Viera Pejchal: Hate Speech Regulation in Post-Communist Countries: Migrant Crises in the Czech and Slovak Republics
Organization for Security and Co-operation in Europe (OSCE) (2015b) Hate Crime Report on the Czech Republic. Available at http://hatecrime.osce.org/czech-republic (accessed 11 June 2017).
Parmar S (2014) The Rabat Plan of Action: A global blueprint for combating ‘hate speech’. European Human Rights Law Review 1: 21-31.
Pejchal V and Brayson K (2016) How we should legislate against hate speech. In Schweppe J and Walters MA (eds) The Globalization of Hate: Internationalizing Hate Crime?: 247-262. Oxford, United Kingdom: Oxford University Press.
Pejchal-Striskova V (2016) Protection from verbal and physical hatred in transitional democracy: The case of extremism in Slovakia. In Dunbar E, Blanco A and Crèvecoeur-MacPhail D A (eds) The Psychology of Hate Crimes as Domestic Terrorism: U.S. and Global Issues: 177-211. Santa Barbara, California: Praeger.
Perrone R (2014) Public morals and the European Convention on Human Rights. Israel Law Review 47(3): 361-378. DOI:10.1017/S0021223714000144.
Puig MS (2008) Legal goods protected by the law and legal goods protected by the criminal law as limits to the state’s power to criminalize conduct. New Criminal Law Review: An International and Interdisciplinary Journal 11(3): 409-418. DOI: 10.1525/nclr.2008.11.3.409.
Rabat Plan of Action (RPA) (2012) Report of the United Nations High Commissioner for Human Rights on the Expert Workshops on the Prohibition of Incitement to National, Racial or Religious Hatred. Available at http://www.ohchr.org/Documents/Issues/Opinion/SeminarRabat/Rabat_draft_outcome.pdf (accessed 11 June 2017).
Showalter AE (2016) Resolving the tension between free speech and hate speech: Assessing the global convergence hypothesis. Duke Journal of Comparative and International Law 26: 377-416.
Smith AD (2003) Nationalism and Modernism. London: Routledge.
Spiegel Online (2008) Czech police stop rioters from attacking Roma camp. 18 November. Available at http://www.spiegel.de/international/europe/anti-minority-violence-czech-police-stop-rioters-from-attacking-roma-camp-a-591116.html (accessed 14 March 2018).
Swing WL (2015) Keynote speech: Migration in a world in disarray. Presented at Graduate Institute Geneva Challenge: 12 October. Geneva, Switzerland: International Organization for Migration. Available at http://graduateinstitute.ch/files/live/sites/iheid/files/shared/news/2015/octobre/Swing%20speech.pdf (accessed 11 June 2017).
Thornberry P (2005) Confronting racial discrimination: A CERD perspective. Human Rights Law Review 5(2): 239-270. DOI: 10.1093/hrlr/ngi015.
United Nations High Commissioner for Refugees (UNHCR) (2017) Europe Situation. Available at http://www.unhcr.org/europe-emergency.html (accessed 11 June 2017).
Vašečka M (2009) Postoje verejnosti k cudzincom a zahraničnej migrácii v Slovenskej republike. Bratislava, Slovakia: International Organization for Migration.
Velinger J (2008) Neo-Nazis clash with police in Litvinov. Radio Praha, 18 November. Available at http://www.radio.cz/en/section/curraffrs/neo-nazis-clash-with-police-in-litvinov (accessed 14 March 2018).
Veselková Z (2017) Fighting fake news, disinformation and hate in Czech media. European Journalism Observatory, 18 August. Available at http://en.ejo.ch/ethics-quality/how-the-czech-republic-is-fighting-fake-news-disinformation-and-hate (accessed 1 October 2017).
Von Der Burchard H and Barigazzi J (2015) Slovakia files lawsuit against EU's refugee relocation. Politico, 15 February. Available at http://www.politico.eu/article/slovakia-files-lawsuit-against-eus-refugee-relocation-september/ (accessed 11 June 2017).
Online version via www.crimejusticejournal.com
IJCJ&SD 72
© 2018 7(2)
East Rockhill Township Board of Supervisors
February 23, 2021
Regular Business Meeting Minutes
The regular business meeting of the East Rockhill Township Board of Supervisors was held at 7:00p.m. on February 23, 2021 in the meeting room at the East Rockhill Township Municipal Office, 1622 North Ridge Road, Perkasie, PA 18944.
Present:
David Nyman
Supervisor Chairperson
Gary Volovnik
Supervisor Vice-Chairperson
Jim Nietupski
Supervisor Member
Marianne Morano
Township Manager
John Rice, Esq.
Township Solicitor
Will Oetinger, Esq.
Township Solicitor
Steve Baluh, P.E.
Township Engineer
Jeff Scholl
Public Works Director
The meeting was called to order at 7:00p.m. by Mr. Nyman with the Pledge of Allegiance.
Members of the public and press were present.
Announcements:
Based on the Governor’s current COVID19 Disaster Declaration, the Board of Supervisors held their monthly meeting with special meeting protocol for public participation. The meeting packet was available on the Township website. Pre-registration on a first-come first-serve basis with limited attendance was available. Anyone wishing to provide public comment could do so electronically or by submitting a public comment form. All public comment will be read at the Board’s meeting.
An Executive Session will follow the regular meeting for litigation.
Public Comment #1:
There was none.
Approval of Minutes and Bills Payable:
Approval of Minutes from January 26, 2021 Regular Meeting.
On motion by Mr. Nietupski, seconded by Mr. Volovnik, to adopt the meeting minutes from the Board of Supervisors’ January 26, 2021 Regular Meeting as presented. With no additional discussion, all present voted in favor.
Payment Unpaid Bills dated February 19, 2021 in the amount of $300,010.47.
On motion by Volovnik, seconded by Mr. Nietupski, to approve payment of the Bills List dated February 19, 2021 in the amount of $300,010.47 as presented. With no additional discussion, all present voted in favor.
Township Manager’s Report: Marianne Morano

┄┄┄┄┄┄┄┄┄┄

**What needs to be done**
From the line containing "Regular Business Meeting Minutes" to the final line of the data above, transcribe every line exactly and nothing more.

**Task response**
Regular Business Meeting Minutes
The regular business meeting of the East Rockhill Township Board of Supervisors was held at 7:00p.m. on February 23, 2021 in the meeting room at the East Rockhill Township Municipal Office, 1622 North Ridge Road, Perkasie, PA 18944.
Present:
David Nyman
Supervisor Chairperson
Gary Volovnik
Supervisor Vice-Chairperson
Jim Nietupski
Supervisor Member
Marianne Morano
Township Manager
John Rice, Esq.
Township Solicitor
Will Oetinger, Esq.
Township Solicitor
Steve Baluh, P.E.
Township Engineer
Jeff Scholl
Public Works Director
The meeting was called to order at 7:00p.m. by Mr. Nyman with the Pledge of Allegiance.
Members of the public and press were present.
Announcements:
Based on the Governor’s current COVID19 Disaster Declaration, the Board of Supervisors held their monthly meeting with special meeting protocol for public participation. The meeting packet was available on the Township website. Pre-registration on a first-come first-serve basis with limited attendance was available. Anyone wishing to provide public comment could do so electronically or by submitting a public comment form. All public comment will be read at the Board’s meeting.
An Executive Session will follow the regular meeting for litigation.
Public Comment #1:
There was none.
Approval of Minutes and Bills Payable:
Approval of Minutes from January 26, 2021 Regular Meeting.
On motion by Mr. Nietupski, seconded by Mr. Volovnik, to adopt the meeting minutes from the Board of Supervisors’ January 26, 2021 Regular Meeting as presented. With no additional discussion, all present voted in favor.
Payment Unpaid Bills dated February 19, 2021 in the amount of $300,010.47.
On motion by Volovnik, seconded by Mr. Nietupski, to approve payment of the Bills List dated February 19, 2021 in the amount of $300,010.47 as presented. With no additional discussion, all present voted in favor.
Township Manager’s Report: Marianne Morano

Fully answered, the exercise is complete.